Start of Records shown
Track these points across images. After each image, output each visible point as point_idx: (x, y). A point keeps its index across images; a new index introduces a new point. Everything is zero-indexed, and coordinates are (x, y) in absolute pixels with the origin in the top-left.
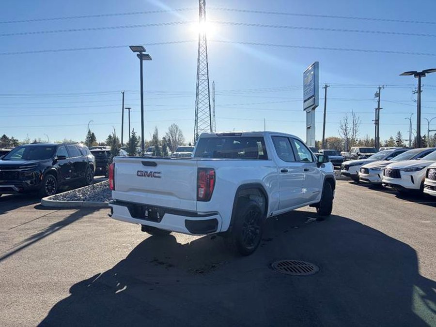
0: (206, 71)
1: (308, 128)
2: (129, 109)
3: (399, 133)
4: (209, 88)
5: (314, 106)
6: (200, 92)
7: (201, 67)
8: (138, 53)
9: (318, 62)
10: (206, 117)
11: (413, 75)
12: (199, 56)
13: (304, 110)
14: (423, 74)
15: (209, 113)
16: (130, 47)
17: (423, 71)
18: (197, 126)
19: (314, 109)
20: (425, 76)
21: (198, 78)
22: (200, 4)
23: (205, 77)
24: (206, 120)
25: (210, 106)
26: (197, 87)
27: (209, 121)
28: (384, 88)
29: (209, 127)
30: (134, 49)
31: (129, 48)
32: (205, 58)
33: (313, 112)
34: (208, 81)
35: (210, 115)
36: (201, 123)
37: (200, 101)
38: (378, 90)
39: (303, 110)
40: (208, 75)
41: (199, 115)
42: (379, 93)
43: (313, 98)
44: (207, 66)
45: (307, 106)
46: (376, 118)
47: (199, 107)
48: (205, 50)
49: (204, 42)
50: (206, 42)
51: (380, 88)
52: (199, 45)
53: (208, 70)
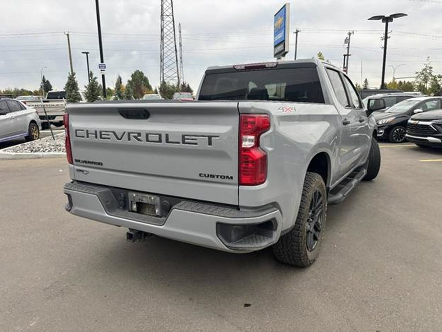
0: (171, 12)
2: (87, 53)
3: (366, 80)
4: (174, 30)
6: (165, 35)
7: (165, 6)
9: (289, 4)
10: (171, 62)
11: (381, 20)
13: (275, 56)
14: (390, 19)
15: (175, 57)
17: (391, 16)
18: (163, 75)
19: (284, 55)
20: (392, 21)
21: (162, 19)
23: (170, 19)
24: (172, 66)
25: (176, 50)
26: (162, 30)
27: (176, 68)
28: (353, 33)
29: (176, 74)
34: (174, 22)
35: (177, 61)
36: (168, 69)
37: (165, 45)
38: (348, 36)
39: (273, 55)
40: (173, 15)
41: (165, 61)
42: (349, 39)
43: (283, 43)
44: (172, 6)
45: (275, 53)
46: (344, 65)
47: (165, 52)
51: (350, 34)
53: (172, 10)
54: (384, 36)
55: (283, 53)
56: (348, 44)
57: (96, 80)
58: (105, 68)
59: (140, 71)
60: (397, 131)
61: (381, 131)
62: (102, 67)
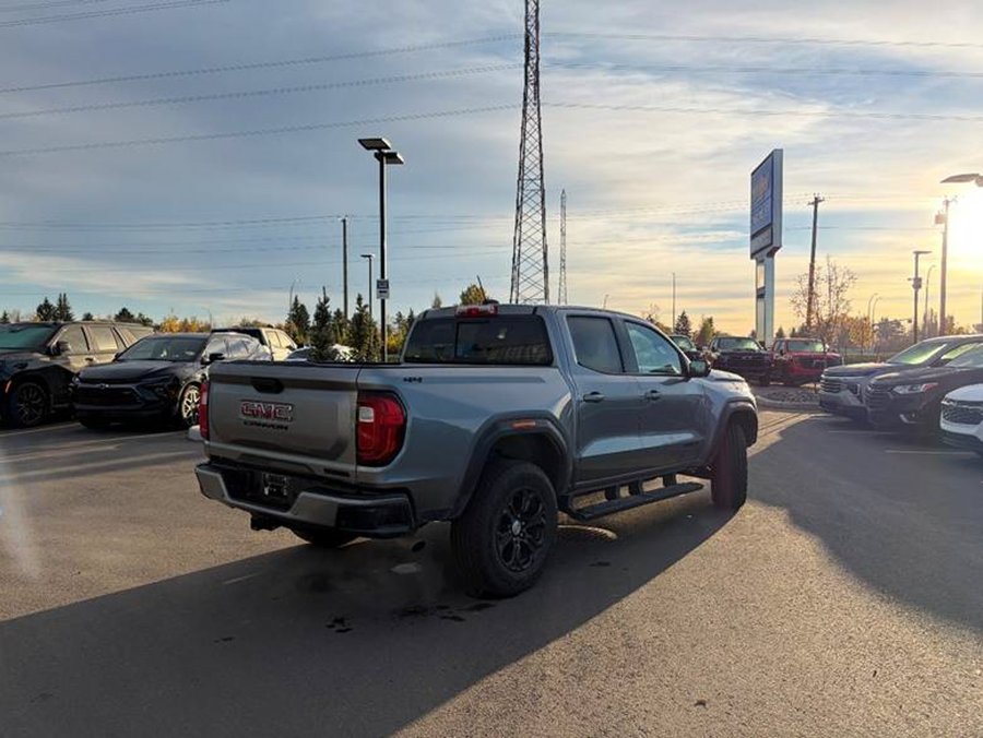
0: (538, 172)
1: (761, 295)
2: (369, 256)
4: (543, 208)
6: (524, 219)
7: (527, 163)
9: (781, 150)
10: (534, 270)
11: (973, 182)
12: (523, 140)
13: (753, 256)
15: (542, 262)
16: (360, 141)
18: (518, 294)
19: (771, 254)
21: (521, 187)
22: (526, 25)
23: (535, 186)
24: (536, 278)
25: (545, 247)
26: (519, 208)
27: (543, 280)
29: (543, 294)
30: (368, 144)
31: (359, 145)
32: (537, 144)
33: (770, 259)
34: (543, 192)
36: (526, 284)
37: (524, 237)
38: (943, 207)
40: (542, 178)
41: (521, 271)
42: (946, 215)
43: (770, 231)
44: (541, 161)
45: (758, 248)
46: (917, 274)
47: (523, 249)
48: (536, 127)
49: (536, 108)
50: (539, 109)
51: (947, 203)
52: (524, 116)
53: (541, 169)
55: (768, 250)
56: (943, 225)
57: (369, 309)
58: (388, 287)
62: (383, 286)
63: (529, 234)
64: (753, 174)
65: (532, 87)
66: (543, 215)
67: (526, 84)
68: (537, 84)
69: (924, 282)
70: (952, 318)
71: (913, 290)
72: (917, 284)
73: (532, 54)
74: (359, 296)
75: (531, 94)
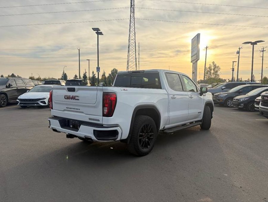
1: (193, 73)
2: (89, 60)
5: (196, 60)
6: (130, 50)
7: (131, 34)
8: (97, 31)
9: (200, 34)
10: (133, 65)
11: (250, 44)
12: (130, 28)
13: (191, 62)
14: (255, 43)
15: (135, 62)
16: (92, 28)
17: (255, 42)
19: (197, 61)
20: (257, 44)
21: (129, 41)
23: (133, 41)
25: (136, 58)
26: (129, 47)
27: (135, 67)
28: (242, 48)
30: (94, 29)
32: (134, 29)
33: (196, 63)
34: (135, 43)
35: (136, 64)
37: (130, 55)
40: (135, 39)
41: (130, 64)
42: (239, 52)
43: (196, 56)
44: (135, 34)
45: (193, 60)
46: (233, 67)
47: (130, 59)
48: (134, 25)
49: (133, 20)
50: (134, 20)
51: (240, 49)
52: (130, 22)
53: (135, 37)
54: (262, 50)
56: (238, 54)
57: (95, 75)
58: (99, 69)
59: (116, 69)
60: (251, 105)
61: (242, 105)
62: (98, 69)
63: (132, 54)
64: (192, 40)
65: (132, 13)
66: (135, 49)
67: (131, 12)
68: (134, 13)
69: (234, 70)
70: (241, 79)
71: (232, 71)
72: (233, 70)
73: (133, 4)
74: (93, 71)
75: (132, 15)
End of Records shown
# About this exercise
Pull out every line of the listing above that contains the word "output". Case matters.

# Response area
Track these points across images. After each image, output each visible point as point_idx: (x, y). A point keeps its index across images; a new index introduces a new point. Everything is zero-indexed, and coordinates are (x, y) in absolute pixels with the origin in the top-left.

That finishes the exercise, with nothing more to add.